Steunactie voor prematuur zoontje van overleden Omar
Bij Nike in Ham zijn collega’s van de overleden Houthalenaar Omar Achadoud een geldinzamelactie gestart om zijn vrouw en zoontje te steunen.
De 33-jarige Achadoud werd nog maar twee weken geleden papa, maar hij overleed vrijdagnacht plots in z’n slaap.
OVERLIJDEN
Omar werkte al zo’n 12 jaar bij Nike in Ham. “Zelf werk ik al 22 jaar bij Nike, in 2010 is Omar in onze nachtshift gestart”, zegt collega Ilhame Lagouireh, die nog steeds niet kan geloven dat Omar er niet meer is. “We hebben 10 jaar lang samen de nachtdienst gewerkt. Twee jaar geleden zijn we overgeschakeld naar de weekenddienst. Meer dan tien jaar heb ik met hem elke dag samengewerkt. We konden heel goed met elkaar opschieten. Dat kon ook niet anders want hij was heel graag gezien door alle collega’s”, aldus Ilhame. Het nieuws sloeg in als een bom bij Nike. “Je kon niet kwaad zijn op Omar. Als hij begon te lachen, dan was dat zo aanstekelijk dat iedereen meelachte. We zijn er kapot van en kunnen nog steeds niet geloven dat hij er niet meer is. Omar was als mijn kleine broertje. Ik heb ook jaren met hem gecarpoold, ik zag hem meer dan mijn eigen familie. Een man uit de duizend. Dat we geen afscheid hebben kunnen nemen, maakt het alleen maar moeilijker.”
Een paar weken geleden werd Omar papa. “Zijn zoontje Idris is te vroeg geboren en daarom ligt hij nog op de prematurenafdeling. Hij was eerst uitgerekend voor februari. Omar keek er zo naar uit om papa te worden. Kort na de bevalling heeft hij ons trots een bericht gestuurd. We hadden het er vorige week nog over dat alle collega’s zo uitkeken naar het babybezoek. Niet te geloven.”

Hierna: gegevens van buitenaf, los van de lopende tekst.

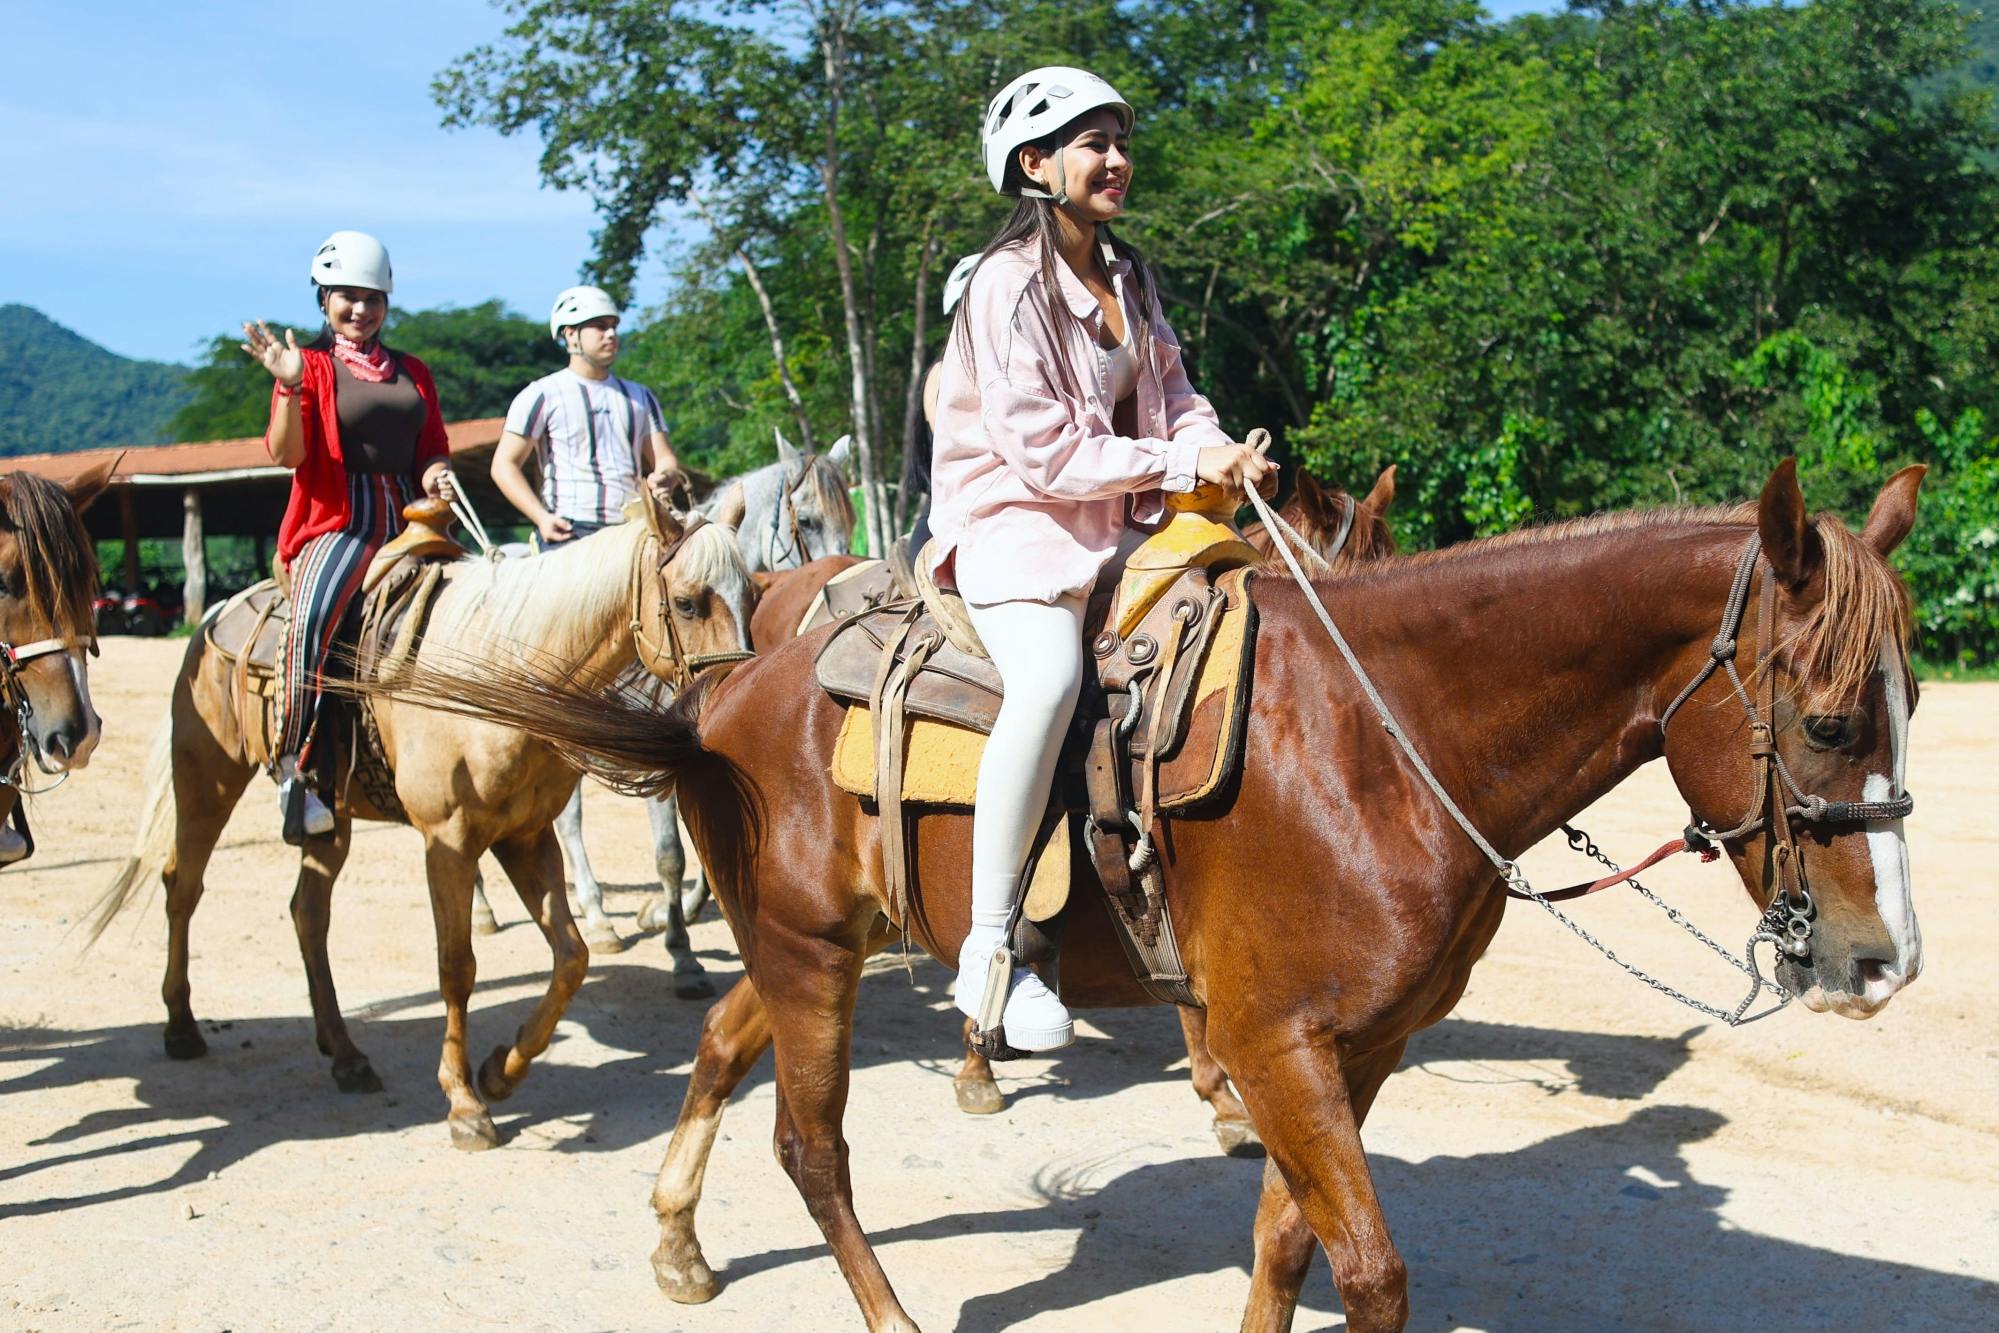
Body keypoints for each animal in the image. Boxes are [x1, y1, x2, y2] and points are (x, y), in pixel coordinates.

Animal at [91, 495, 755, 1151]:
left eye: (752, 596)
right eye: (689, 602)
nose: (731, 708)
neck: (494, 675)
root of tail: (218, 611)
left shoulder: (526, 837)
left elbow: (571, 958)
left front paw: (500, 1071)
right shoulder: (449, 842)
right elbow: (457, 966)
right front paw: (465, 1104)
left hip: (328, 820)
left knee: (308, 915)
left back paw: (346, 1055)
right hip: (207, 778)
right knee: (183, 886)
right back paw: (181, 1025)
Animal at [375, 459, 1919, 1327]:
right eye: (1831, 718)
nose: (1880, 963)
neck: (1375, 741)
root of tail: (725, 684)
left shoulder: (1352, 1052)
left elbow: (1287, 1248)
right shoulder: (1276, 1041)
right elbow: (1367, 1270)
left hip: (807, 942)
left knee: (716, 1045)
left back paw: (678, 1242)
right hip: (810, 951)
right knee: (811, 1151)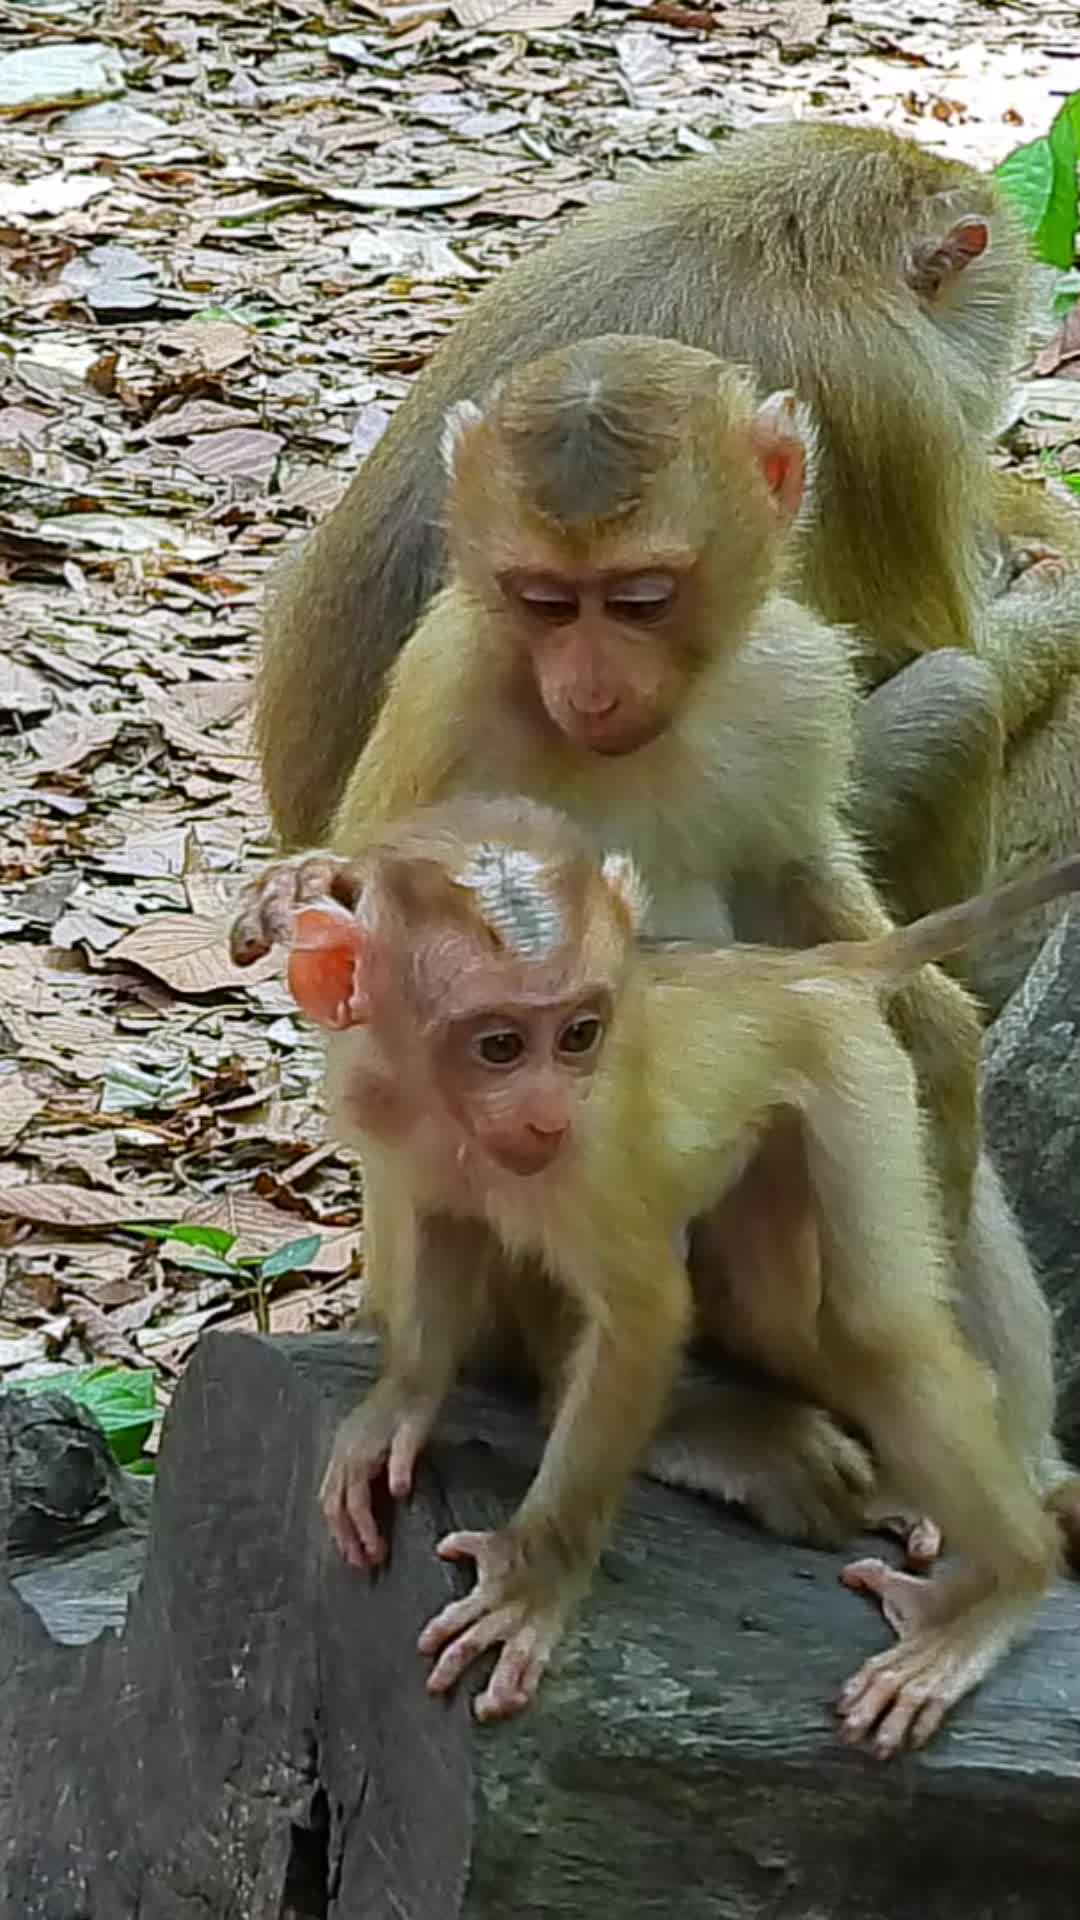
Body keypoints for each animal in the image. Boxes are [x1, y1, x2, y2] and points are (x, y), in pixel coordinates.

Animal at [229, 796, 1080, 1753]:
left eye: (579, 1035)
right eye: (498, 1046)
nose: (548, 1112)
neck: (447, 1114)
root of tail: (803, 971)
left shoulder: (589, 1157)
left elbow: (643, 1314)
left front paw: (531, 1581)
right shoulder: (387, 1110)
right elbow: (446, 1229)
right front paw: (396, 1410)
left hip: (854, 1076)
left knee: (879, 1334)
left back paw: (1004, 1586)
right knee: (790, 1316)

Verschillende collega’s lieten al weten dat ze een centje wilden storten om het jonge gezin van Omar te steunen. “We kunnen ons niet inbeelden hoe zijn vrouw en de familie zich nu moeten voelen. Het minste wat we kunnen doen, is hen onze steun betuigen, ook financieel. Daarom hebben we een geldinzamelactie gestart. De opbrengst zal naar het gezin van Omar gaan, zodat ze weten dat ze er niet alleen voor staan.”